Benchmarking Temporal Reasoning and Alignment Across Chinese Dynasties
Abstract
Temporal reasoning is fundamental to human cognition and is crucial for various real-world applications. While recent advances in Large Language Models have demonstrated promising capabilities in temporal reasoning, existing benchmarks primarily rely on rule-based construction, lack contextual depth, and involve a limited range of temporal entities. To address these limitations, we introduce Chinese Time Reasoning (CTM), a benchmark designed to evaluate LLMs on temporal reasoning within the extensive scope of Chinese dynastic chronology. CTM emphasizes cross-entity relationships, pairwise temporal alignment, and contextualized and culturally-grounded reasoning, providing a comprehensive evaluation. Extensive experimental results reveal the challenges posed by CTM and highlight potential avenues for improvement.
Summary
AI-Generated Summary
Paper Overview
Core Contribution
- Introduces Chinese Time Reasoning (CTM), a benchmark for evaluating temporal reasoning in Large Language Models (LLMs) within the context of Chinese dynastic chronology.
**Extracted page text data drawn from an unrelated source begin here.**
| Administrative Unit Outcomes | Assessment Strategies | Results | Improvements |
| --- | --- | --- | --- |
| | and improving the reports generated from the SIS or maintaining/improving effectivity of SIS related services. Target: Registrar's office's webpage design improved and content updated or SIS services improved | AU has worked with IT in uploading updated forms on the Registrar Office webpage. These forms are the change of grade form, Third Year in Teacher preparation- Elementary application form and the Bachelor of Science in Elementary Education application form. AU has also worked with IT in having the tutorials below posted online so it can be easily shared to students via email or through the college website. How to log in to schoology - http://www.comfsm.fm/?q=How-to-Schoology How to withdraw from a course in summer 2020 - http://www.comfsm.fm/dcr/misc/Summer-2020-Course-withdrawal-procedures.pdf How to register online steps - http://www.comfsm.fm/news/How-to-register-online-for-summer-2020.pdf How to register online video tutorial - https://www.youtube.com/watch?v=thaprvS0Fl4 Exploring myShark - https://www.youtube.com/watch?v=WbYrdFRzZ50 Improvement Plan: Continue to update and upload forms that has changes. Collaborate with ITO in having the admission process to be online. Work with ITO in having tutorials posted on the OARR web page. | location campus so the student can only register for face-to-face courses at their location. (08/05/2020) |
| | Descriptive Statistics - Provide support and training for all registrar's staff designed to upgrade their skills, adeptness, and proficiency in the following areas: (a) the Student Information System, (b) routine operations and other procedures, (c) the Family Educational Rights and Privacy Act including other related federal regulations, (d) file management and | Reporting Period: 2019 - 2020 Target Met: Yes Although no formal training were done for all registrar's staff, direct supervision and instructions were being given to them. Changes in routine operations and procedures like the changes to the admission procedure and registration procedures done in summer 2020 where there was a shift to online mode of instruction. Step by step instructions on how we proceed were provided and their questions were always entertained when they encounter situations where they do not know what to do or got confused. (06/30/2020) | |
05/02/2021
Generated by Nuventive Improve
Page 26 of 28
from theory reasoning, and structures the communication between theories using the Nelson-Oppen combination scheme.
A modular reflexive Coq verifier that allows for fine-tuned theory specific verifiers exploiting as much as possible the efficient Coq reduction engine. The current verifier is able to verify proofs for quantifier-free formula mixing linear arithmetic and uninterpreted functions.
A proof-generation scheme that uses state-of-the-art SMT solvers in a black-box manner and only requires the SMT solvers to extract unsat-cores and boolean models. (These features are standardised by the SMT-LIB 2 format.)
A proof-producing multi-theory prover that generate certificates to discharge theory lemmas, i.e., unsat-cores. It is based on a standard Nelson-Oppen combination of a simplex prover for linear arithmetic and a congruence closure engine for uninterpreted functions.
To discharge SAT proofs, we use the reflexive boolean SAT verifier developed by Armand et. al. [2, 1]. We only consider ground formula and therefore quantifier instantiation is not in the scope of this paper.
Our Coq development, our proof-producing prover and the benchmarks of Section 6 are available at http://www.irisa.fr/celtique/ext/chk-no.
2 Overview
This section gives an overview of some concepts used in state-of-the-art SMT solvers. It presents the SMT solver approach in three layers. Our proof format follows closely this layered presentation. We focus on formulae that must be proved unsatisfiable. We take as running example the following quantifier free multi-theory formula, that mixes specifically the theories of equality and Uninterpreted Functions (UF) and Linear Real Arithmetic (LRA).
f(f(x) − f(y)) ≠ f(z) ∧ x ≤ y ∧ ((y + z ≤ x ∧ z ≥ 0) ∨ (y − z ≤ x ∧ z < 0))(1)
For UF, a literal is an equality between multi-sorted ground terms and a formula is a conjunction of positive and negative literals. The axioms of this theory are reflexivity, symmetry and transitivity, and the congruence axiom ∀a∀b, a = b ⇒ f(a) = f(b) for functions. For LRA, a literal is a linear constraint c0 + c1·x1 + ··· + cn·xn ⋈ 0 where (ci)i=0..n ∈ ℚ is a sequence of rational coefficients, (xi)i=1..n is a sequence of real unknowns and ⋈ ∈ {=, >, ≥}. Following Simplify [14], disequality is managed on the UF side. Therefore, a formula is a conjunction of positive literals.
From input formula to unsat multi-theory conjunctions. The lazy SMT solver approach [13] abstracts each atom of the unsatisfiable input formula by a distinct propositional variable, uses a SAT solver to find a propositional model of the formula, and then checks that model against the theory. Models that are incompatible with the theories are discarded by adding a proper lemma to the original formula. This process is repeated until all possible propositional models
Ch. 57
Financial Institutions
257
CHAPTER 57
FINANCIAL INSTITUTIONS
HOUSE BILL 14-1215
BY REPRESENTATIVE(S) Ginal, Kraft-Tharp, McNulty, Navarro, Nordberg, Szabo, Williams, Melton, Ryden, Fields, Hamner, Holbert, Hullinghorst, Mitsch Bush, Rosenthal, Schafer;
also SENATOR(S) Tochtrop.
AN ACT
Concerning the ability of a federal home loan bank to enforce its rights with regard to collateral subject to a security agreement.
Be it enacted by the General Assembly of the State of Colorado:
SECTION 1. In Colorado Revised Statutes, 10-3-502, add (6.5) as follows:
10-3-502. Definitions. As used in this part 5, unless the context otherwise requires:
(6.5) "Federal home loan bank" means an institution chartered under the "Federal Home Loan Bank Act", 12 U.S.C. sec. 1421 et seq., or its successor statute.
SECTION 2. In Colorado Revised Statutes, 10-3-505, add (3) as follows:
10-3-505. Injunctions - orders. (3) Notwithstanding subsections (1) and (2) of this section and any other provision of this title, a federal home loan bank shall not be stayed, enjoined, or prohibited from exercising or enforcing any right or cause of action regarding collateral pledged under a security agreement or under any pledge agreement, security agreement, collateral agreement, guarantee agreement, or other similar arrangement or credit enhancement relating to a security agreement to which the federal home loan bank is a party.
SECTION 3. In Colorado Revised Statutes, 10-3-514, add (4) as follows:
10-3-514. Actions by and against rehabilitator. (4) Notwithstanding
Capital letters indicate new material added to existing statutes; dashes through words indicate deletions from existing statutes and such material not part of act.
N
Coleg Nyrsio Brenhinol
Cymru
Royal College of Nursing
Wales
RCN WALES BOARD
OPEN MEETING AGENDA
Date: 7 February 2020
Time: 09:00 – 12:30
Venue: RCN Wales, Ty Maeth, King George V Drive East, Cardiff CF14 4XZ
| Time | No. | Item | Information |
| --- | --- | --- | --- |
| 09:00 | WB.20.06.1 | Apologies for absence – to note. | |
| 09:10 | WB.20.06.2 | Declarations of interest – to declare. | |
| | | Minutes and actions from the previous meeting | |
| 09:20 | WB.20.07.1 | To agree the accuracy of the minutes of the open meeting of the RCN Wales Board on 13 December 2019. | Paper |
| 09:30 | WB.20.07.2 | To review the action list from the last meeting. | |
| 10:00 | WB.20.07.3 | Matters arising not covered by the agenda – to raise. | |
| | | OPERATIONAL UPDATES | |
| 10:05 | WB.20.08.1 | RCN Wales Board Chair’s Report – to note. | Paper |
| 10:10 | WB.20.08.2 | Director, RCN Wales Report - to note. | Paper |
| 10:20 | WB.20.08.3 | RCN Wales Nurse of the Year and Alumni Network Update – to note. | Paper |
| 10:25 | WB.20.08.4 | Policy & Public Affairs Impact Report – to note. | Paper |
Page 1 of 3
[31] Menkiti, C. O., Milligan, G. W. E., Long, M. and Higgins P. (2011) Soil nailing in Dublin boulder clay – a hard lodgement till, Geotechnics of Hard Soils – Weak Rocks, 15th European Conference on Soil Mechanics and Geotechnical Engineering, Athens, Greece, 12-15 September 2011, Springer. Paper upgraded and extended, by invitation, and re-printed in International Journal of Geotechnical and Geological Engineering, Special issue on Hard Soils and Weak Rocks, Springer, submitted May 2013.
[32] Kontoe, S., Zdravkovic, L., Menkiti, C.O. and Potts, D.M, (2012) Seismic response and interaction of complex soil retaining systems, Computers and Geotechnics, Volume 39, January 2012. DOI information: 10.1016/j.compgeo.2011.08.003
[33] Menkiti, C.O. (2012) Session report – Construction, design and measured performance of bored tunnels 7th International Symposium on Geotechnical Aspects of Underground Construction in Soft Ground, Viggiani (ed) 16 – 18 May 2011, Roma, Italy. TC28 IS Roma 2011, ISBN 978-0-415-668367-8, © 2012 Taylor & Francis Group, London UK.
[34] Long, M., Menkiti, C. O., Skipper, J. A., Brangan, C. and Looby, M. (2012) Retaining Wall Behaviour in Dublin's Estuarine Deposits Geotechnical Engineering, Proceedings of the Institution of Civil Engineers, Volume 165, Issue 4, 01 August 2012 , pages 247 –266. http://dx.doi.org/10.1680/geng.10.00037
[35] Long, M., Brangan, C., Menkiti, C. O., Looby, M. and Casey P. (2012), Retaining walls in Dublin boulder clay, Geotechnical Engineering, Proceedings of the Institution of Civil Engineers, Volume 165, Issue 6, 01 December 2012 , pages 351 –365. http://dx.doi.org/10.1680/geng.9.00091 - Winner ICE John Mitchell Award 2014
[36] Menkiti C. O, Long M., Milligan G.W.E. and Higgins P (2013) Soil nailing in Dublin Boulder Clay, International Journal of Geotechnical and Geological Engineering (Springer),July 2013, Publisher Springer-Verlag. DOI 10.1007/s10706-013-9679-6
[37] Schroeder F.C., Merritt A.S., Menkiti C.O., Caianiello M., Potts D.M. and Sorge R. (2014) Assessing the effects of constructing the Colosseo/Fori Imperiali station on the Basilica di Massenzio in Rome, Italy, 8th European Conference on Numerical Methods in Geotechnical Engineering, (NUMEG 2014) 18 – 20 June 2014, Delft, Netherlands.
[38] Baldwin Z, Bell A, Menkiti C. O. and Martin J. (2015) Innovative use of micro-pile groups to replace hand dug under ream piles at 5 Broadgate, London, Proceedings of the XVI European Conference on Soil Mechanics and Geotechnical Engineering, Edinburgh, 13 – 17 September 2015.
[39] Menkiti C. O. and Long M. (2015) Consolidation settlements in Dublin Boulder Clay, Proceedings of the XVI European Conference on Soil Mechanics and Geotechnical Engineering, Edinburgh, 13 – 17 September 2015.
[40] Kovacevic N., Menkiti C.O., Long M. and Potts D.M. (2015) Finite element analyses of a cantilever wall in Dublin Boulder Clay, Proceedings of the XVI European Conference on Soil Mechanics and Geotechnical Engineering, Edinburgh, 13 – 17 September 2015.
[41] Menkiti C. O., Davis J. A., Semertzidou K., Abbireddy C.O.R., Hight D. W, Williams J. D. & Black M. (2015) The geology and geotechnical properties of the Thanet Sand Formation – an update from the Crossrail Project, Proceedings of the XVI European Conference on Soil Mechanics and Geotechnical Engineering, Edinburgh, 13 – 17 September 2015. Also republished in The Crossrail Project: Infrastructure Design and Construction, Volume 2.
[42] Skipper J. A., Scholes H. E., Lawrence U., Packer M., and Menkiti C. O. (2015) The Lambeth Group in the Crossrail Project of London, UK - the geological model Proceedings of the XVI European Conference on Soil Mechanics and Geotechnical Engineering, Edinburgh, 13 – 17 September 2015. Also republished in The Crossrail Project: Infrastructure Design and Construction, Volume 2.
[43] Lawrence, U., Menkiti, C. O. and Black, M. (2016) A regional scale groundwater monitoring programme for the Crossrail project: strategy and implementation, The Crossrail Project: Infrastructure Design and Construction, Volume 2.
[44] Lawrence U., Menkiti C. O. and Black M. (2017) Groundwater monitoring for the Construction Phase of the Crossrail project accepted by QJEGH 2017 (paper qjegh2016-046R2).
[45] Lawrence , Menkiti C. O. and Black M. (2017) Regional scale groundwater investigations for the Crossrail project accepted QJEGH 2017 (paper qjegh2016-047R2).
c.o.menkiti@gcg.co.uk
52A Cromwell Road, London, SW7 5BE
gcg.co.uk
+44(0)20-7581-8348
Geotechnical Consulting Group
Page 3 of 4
- Emphasizes cross-entity relationships, pairwise temporal alignment, and culturally-grounded reasoning.
- Provides a comprehensive evaluation of LLMs' temporal reasoning capabilities.
Research Context
- Temporal reasoning is fundamental to human cognition and crucial for real-world applications.
- Existing benchmarks lack contextual depth and involve a limited range of temporal entities.
- CTM addresses these limitations by focusing on Chinese dynastic chronology, which spans a longer historical scope and includes culturally-grounded knowledge.
Keywords
- Temporal reasoning
- Chinese dynastic chronology
- Cross-entity relationships
- Pairwise temporal alignment
- Culturally-grounded reasoning
- Large Language Models (LLMs)
Background
Research Gap
- Existing benchmarks rely on rule-based construction and lack contextualization.
- Limited range of temporal entities in current evaluations.
- Need for a benchmark that evaluates temporal reasoning within a culturally rich and historically extensive context.
Technical Challenges
- Accurately modeling temporal relationships across a broad historical scope.
- Incorporating culturally-grounded knowledge into temporal reasoning tasks.
- Evaluating LLMs' ability to align entities across different temporal dimensions.
Prior Approaches
- Rule-based benchmarks like TIMEQA, TEMPLAMA, and TEMPREASON.
- LLM-based benchmarks like SITUATEDGEN and TIMEBENCH.
- These benchmarks primarily focus on English and lack the depth and cultural context provided by CTM.
Methodology
Technical Architecture
- CTM is built on a curated Chinese cultural entity repository with over 4,700 entities.
- Includes entities such as historical figures, places, allusions, ingredients, and intangible cultural heritage.
Implementation Details
- Tasks include Question-Answering (QA) and Timeline Ito Game.
- QA tasks cover Entity-based Dynasty Determination, Plausibility Judgment, Temporal Order Understanding, Relation Reasoning, Script Error Correction, Entity Evolution Understanding, Time Interval Calculation, Temporal Entity Selection, and Long Script Error Correction.
- Timeline Ito Game evaluates LLMs' ability to align entities across temporal and other dimensions.
Innovation Points
- Focus on contextualization and cross-entity relationships.
- Use of culturally-grounded and historical knowledge.
- Introduction of the Timeline Ito Game for evaluating temporal alignment.
Results
Experimental Setup
- Evaluated twelve mainstream LLMs, including both closed-source and open-source models.
- Conducted experiments under zero-shot and chain-of-thought (CoT) settings.
Key Findings
- Performance declines as the number of entities increases, with Time Interval Calculation being the most challenging task.
- CoT improves performance but can negatively impact small LLMs or tasks with excessively long contexts.
- InternLM2.5 performs well among small open-source models.
- Temporal alignment is highly challenging, with even powerful models like GPT-4o struggling to exceed 40 on the Pass@8 metric.
Limitations
- Prompt design and evaluation settings may vary across tasks and models.
- Dataset scale and coverage could be expanded to include more complex temporal scenarios and longer historical events.
- Future work could explore dynamic prompt designs and more diverse few-shot and zero-shot settings.